The kickoff log is also available to view with the
‘pav log kickoff <run_id>
’ command. Unless you have bad scheduler options,
that log is typically empty.
Run Scripts¶
Pavilion generates a run script for every test run as well. Just like with build scripts, it’s composed of the module loads, environment variable exports, and finally the run commands themselves.
Unlike with build scripts though, Pavilion often doesn’t know exactly what
the run script should look like until we’re in the allocation, so it has to
wait until then to write the final ‘run.sh
’ file. Here’s ours:
#!/bin/bash
# The first (and only) argument of the build script is the test id.
unset PAV_CONFIG_FILE
export TEST_ID=${1:-0}
source /yellow/usr/projects/hpctools/pflarr/repos/pavilion/bin/pav-lib.bash
# Perform the sequence of test commands.
srun -N 2 -n 4 ./supermagic
There are few things to point out.
- The result of a test defaults to the whether run script returns zero. This
usually just ends up being the return value of the last of your test
commands.
If there are critical commands before that, make sure to add an
|| exit 1
to them. (This isn’t needed in this case). - Our test script cmd was ‘
{{sched.test_cmd}} ./supermagic
. The part in double curly braces is a Pavilion variable reference, which our scheduler replaces with an srun command based on our scheduler settings. - It’s important to use ‘
{{sched.test_cmd}}
’ rather than srun directly.
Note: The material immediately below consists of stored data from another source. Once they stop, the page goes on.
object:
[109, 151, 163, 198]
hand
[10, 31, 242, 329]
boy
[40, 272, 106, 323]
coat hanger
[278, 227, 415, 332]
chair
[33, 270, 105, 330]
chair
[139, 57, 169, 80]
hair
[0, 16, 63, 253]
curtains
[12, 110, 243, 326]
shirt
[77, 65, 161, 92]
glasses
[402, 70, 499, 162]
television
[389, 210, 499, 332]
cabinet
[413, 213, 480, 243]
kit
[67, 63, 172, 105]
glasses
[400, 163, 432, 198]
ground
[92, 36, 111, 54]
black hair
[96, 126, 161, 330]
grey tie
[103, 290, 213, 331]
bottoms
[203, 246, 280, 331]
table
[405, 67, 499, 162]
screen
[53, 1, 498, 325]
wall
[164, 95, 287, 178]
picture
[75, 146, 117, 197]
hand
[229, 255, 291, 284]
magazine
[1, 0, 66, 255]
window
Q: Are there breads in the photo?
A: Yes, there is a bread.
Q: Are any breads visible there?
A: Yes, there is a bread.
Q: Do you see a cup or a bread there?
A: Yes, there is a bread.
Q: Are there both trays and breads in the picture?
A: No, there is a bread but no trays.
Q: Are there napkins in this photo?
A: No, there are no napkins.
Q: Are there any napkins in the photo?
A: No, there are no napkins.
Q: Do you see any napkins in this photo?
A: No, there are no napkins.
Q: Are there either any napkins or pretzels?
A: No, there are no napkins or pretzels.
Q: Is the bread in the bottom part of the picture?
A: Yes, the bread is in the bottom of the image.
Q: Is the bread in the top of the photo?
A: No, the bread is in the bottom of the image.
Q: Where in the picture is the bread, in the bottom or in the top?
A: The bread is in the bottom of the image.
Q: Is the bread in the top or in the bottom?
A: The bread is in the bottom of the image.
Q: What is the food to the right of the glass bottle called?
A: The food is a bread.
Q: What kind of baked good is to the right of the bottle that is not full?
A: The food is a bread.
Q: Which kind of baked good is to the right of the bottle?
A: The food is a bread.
Pavilion tests may run in larger allocations than you request, and this makes sure each test only runs under what it requested.
Debugging Test Runs¶
Like with builds, we can use pavilion commands to look at our test run scripts and logs to see what went wrong.
pav log run <run_id>>
- Prints the log for that test run.
pav cat <run_id> run.sh
- Outputs the run script.
From within an appropriate interactive allocation, you can also directly run the run script.
Test Results¶
Every test run produces a ‘results’ object. This includes the test result value, but it can contain any arbitrary json data you’d like. To extract that information, we can configure result parsers for our test:
basic:
...
results:
regex:
# The key is where to store found items in our results
# structure.
- key: num_tests
# The regex needs to be in 'literal' single quotes. The
# backslash still needs to be escaped.
regex: 'num tests.*: (\\d+)'
# If we match this regex, then we'll say the test passed.
- key: result
regex: '<results> PASSED'
Now when we run the test, we get the ‘num_tests’ value added to our results.
$ pav results -f 29
{
"name": "supermagic.basic",
"id": "19",
"result": "PASS",
"created": "2019-12-03 15:46:13.241378",
"duration": "0:00:00.872191",
"finished": "2019-12-03 15:46:13.247315",
"errors": [],
"num_tests": "11",
}
Conclusion¶
So now you have your first test written.